When Elena dragged her exhausted body back home, Maya was sitting in front of the computer. On her face was a careful radiance that Elena hadn't seen for a long time.
"Mom," she turned to look at Elena, with disbelieving joy in her voice, "I received an email from the academy... they said I've been accepted."
Elena walked behind her and looked at the official acceptance notification on the screen. In the "Waitlist Reason" column, it coldly stated: Due to the accidental death of the original scholarship recipient Anya Petrova, the position has been extended to the next candidate.

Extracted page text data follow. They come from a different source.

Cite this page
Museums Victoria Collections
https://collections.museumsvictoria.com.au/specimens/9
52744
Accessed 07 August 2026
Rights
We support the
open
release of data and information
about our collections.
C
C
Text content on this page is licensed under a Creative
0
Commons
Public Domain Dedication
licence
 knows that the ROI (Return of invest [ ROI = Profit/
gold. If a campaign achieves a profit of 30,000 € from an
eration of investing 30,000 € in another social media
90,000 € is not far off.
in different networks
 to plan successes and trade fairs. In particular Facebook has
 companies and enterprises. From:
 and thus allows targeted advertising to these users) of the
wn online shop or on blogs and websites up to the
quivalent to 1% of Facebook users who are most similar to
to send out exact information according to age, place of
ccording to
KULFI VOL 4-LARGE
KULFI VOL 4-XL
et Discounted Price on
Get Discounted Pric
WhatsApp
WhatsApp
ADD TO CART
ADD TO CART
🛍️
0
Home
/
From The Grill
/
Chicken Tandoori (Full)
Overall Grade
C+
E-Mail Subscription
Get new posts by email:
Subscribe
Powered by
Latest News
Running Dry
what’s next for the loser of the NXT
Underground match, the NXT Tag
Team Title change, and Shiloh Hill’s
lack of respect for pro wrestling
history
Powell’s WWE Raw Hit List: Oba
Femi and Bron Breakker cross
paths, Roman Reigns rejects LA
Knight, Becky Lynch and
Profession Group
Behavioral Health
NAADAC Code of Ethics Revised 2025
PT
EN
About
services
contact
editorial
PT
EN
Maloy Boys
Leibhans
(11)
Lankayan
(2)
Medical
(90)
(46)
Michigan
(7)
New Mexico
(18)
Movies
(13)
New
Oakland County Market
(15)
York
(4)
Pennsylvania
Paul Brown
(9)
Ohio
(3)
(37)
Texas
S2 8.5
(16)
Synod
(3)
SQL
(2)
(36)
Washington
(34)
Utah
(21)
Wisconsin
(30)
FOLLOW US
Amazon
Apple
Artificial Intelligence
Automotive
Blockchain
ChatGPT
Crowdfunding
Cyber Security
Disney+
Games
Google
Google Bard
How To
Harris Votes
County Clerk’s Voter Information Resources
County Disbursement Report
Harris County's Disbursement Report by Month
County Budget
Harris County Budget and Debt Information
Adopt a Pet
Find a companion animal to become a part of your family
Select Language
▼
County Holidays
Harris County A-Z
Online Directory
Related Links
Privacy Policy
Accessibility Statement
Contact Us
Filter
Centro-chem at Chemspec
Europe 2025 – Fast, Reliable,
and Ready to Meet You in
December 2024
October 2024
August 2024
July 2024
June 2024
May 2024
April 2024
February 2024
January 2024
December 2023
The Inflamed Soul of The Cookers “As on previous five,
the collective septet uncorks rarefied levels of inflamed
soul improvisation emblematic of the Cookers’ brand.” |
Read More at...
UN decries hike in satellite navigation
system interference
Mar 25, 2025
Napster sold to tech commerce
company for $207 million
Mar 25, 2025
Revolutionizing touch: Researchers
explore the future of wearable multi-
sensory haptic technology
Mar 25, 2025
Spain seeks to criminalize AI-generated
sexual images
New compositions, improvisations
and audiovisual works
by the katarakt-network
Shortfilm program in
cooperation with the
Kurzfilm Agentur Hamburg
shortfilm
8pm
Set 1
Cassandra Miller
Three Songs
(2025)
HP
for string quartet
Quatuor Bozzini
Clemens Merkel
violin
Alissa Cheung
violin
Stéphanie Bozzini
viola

Anya Petrova. This name made Elena's temple suddenly throb. Some blurry images flashed through her mind—a dim hallway, screams, and something slipping from her hands—but she immediately suppressed them, unwilling to think about it. The memory of that night was like looking through a layer of fog; she only remembered receiving an anonymous text message, then rushing like a madwoman to Paradise Tower, after which everything became fragmented.
She reached out, wanting to embrace her daughter, but in the end only gently patted her head.
The bandage on her neck gave a stinging pain, reminding her of the price of this victory. She had won a future for her daughter, paid with her own blood and the death of an innocent girl.